- **Input**

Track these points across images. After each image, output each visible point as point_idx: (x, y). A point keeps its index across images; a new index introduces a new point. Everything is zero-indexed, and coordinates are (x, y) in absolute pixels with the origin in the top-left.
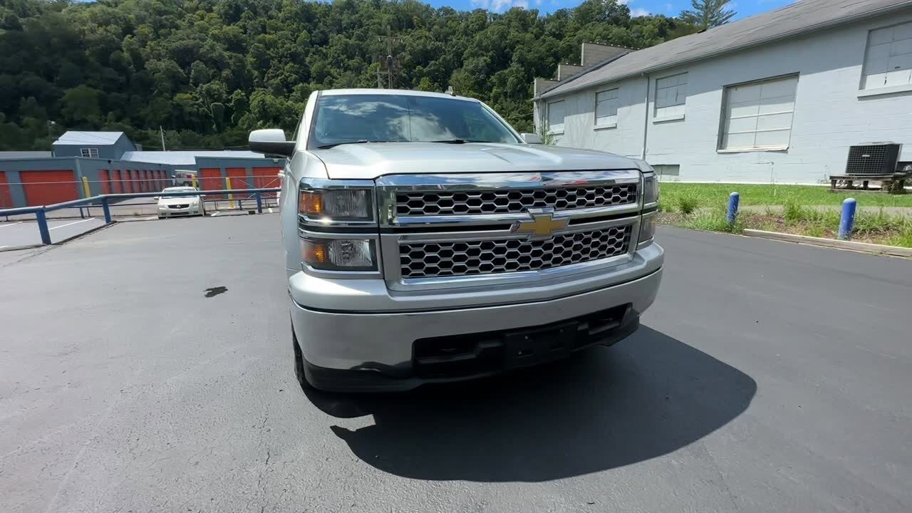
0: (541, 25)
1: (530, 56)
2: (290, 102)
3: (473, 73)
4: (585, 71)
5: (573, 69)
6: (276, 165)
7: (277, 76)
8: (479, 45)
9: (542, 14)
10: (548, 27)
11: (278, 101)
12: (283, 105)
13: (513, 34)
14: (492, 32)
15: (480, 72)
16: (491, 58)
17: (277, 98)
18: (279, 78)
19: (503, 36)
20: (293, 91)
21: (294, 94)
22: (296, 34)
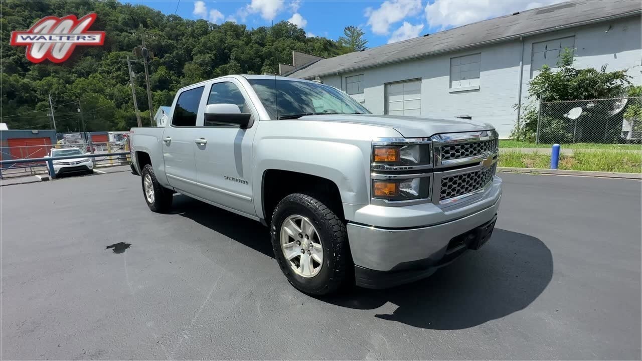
0: (249, 36)
1: (243, 56)
2: (26, 80)
3: (201, 65)
4: (296, 70)
5: (288, 68)
6: (35, 136)
7: (10, 56)
8: (205, 44)
9: (249, 29)
10: (254, 38)
11: (11, 78)
12: (18, 82)
13: (229, 40)
14: (213, 37)
15: (207, 64)
16: (215, 55)
17: (11, 76)
18: (12, 58)
19: (222, 41)
20: (29, 70)
21: (31, 72)
22: (28, 20)
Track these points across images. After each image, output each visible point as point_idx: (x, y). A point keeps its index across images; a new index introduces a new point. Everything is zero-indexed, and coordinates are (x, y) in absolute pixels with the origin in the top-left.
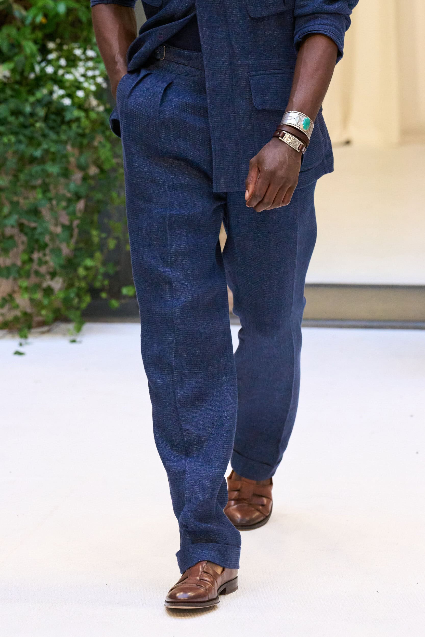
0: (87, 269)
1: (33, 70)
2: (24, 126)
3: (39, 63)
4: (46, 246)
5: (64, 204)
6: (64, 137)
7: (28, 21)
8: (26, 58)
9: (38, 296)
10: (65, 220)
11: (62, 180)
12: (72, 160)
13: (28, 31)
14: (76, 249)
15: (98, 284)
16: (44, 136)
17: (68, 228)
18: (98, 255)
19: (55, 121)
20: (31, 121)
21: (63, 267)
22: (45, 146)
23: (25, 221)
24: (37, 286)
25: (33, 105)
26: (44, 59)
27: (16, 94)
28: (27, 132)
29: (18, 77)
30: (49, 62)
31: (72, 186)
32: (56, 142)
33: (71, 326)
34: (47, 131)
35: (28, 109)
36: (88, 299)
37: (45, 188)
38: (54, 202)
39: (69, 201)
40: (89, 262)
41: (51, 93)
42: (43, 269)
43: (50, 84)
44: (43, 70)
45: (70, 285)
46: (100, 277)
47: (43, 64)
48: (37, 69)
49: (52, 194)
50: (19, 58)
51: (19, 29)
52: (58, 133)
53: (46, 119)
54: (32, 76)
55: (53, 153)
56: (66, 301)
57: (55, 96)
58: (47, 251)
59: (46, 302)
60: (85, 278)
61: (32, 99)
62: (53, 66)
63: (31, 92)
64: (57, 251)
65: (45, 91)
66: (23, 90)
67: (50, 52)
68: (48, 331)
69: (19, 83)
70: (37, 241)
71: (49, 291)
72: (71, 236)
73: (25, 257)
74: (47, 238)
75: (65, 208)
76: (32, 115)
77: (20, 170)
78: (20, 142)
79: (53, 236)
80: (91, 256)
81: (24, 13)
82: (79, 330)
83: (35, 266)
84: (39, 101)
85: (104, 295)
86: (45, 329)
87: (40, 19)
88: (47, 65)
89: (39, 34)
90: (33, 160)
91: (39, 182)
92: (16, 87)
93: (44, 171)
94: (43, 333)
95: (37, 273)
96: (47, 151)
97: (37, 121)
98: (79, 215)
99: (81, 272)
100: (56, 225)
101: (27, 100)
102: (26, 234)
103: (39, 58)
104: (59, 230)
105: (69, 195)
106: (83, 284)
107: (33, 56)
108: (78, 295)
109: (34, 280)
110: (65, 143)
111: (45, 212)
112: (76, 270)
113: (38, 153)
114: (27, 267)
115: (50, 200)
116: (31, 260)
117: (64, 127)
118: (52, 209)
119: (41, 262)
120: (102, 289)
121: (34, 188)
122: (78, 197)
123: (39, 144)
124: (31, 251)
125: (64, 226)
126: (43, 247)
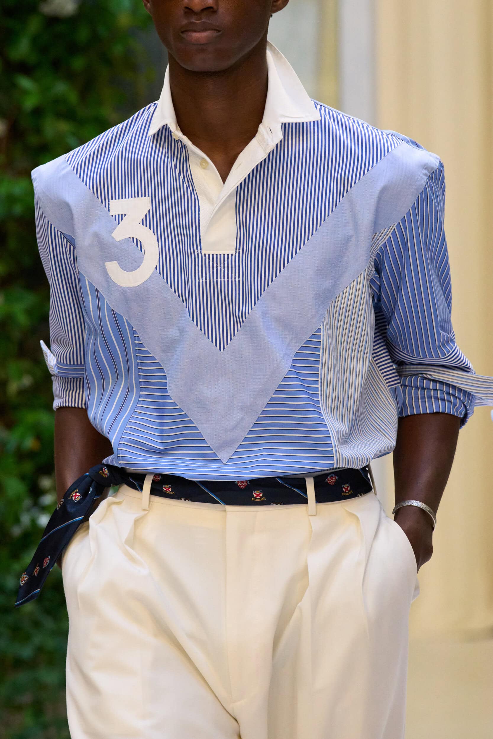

- **Task to complete**
Exact repeat of the material above: every line from the one with "21: (294, 94)" through the one with "36: (88, 299)", endpoints included, and nothing more. No pictures.

- **Output of the task**
21: (294, 94)
22: (296, 34)
0: (249, 36)
1: (243, 56)
2: (26, 80)
3: (201, 65)
4: (296, 70)
5: (288, 68)
6: (35, 136)
7: (10, 56)
8: (205, 44)
9: (249, 29)
10: (254, 38)
11: (11, 78)
12: (18, 82)
13: (229, 40)
14: (213, 37)
15: (207, 64)
16: (215, 55)
17: (11, 76)
18: (12, 58)
19: (222, 41)
20: (29, 70)
21: (31, 72)
22: (28, 20)
Track these points across images. After each image, output each visible point as point_idx: (x, y). A point keeps its index across images; a new index introduces a new point. Everything is zero-indexed, and coordinates are (x, y) in absolute pixels with the origin in the top-left.
0: (87, 269)
1: (33, 70)
2: (24, 126)
3: (39, 63)
4: (46, 246)
5: (64, 204)
6: (64, 137)
7: (28, 21)
8: (26, 58)
9: (38, 296)
10: (65, 220)
11: (62, 180)
12: (72, 160)
13: (28, 31)
14: (76, 249)
15: (98, 284)
16: (44, 136)
17: (68, 228)
18: (98, 255)
19: (55, 121)
20: (31, 121)
21: (63, 267)
22: (45, 146)
23: (25, 221)
24: (37, 286)
25: (33, 105)
26: (44, 59)
27: (16, 94)
28: (27, 132)
29: (18, 77)
30: (49, 62)
31: (72, 186)
32: (56, 142)
33: (71, 326)
34: (47, 131)
35: (28, 109)
36: (88, 299)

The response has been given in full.